__Requirements__:
Print the section of the measurement methods text below from "2.8. Reflectance Measurements" to "of light wavelength.", reproducing it without any change.

__Document section__:
______________________________

An X-ray powder diffractometer (XRD, Thermo ARL X’TERA, Waltham, MA, USA) equipped with Cu Kα radiation λ = 0154 nm was used to characterize the crystalline structure and phase of PtS2 and PtSe2 films. The XRD pattern was taken at ambient conditions by 2θ-scan over the range of 20–75° with a step of 0.05° and accumulation time of 2 s.

2.8. Reflectance Measurements

The spectroscopic reflection analysis was performed in the 400–975 nm spectral range on a Biolam M-1 microscope (LOMO, Saint-Petersburg, Russia) equipped with a 24 V, 100 W halogen light source and a QE65000 fiber-coupled grating spectrometer (Ocean Optics). The reflected light was collected in a backscattering configuration using an objective with magnification 100× (NA = 0.80). The experimental data represent the reflection ratio Rstr/Rref, where Rstr is the reflection measured from the structures with films and Rref is the reference from a silver mirror NT64−114 (Edmund Optics, Barrington, NJ, USA) that exhibits an average reflection of 99% between 350 and 1100 nm of light wavelength.

______________________________

__Listed entries__:
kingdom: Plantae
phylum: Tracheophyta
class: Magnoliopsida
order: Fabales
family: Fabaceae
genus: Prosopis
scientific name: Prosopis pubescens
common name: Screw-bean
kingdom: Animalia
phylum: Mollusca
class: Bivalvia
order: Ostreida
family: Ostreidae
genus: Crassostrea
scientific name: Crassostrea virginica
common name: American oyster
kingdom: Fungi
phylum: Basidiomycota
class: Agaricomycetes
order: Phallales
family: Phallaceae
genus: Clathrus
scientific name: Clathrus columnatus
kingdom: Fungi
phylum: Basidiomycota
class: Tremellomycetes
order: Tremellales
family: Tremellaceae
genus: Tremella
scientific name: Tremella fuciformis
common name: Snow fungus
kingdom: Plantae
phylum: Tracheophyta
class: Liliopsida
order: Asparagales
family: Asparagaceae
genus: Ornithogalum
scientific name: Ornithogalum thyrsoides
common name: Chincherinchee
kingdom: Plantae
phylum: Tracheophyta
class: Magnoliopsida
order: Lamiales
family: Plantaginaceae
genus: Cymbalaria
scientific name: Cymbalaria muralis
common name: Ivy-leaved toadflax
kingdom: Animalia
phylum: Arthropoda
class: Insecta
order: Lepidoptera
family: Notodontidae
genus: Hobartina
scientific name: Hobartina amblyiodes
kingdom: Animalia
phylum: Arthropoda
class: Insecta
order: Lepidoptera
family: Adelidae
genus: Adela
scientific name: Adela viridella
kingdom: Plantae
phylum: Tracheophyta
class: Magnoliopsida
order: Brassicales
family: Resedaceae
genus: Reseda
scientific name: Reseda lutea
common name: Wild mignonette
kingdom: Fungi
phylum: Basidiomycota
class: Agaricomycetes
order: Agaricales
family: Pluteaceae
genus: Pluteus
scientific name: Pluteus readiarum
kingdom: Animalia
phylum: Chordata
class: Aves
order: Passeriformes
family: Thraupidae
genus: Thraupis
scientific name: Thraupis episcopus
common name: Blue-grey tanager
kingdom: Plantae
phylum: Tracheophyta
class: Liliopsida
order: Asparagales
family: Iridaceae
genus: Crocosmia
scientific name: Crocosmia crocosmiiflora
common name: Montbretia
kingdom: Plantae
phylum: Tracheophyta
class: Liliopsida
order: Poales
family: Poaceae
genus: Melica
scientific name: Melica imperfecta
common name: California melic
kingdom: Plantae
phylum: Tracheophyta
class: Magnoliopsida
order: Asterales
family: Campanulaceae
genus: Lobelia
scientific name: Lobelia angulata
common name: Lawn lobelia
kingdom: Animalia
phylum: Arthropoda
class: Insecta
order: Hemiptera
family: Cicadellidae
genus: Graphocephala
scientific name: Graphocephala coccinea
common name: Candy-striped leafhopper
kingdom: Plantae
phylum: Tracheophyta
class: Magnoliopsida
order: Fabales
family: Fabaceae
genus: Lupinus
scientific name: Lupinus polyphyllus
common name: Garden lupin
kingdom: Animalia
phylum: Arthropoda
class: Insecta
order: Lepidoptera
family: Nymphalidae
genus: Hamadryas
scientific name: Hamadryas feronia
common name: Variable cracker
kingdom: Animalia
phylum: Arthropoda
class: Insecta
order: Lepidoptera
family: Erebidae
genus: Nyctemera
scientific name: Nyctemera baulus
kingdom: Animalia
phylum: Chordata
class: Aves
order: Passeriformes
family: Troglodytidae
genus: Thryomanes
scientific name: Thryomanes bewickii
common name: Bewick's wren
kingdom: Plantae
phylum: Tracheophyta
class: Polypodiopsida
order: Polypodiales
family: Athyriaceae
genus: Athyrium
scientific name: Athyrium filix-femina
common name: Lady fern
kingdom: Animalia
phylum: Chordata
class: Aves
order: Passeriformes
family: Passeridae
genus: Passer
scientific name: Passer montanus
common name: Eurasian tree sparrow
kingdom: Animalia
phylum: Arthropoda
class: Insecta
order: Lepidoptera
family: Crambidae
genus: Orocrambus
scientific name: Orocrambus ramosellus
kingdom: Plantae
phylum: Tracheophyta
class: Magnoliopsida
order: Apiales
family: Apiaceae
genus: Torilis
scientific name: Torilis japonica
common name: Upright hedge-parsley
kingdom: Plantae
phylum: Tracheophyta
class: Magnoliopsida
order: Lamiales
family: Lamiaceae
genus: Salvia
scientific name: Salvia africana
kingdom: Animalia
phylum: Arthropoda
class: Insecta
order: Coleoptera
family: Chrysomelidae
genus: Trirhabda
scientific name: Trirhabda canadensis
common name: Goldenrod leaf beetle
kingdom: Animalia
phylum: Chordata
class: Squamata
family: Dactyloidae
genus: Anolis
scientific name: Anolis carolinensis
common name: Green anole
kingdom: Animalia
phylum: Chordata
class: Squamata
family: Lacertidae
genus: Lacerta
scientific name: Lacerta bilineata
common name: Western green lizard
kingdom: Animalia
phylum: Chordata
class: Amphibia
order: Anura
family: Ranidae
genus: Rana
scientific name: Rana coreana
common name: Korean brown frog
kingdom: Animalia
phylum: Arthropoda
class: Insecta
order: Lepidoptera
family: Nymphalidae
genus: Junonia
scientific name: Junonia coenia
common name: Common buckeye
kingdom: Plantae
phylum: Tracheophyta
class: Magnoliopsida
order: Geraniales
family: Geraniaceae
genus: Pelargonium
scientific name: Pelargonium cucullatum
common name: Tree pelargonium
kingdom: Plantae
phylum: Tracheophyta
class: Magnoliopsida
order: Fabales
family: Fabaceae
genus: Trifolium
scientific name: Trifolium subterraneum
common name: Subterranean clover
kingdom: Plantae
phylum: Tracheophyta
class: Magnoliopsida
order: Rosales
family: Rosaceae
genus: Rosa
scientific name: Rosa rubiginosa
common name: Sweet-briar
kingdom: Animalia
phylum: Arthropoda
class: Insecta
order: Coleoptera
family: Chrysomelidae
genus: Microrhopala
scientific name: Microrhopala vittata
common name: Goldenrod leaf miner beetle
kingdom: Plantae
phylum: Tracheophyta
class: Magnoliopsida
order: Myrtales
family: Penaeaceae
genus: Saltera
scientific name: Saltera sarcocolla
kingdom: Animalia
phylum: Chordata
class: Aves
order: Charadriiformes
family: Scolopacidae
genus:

______________________________

__Worked answer__:
2.8. Reflectance Measurements

The spectroscopic reflection analysis was performed in the 400–975 nm spectral range on a Biolam M-1 microscope (LOMO, Saint-Petersburg, Russia) equipped with a 24 V, 100 W halogen light source and a QE65000 fiber-coupled grating spectrometer (Ocean Optics). The reflected light was collected in a backscattering configuration using an objective with magnification 100× (NA = 0.80). The experimental data represent the reflection ratio Rstr/Rref, where Rstr is the reflection measured from the structures with films and Rref is the reference from a silver mirror NT64−114 (Edmund Optics, Barrington, NJ, USA) that exhibits an average reflection of 99% between 350 and 1100 nm of light wavelength.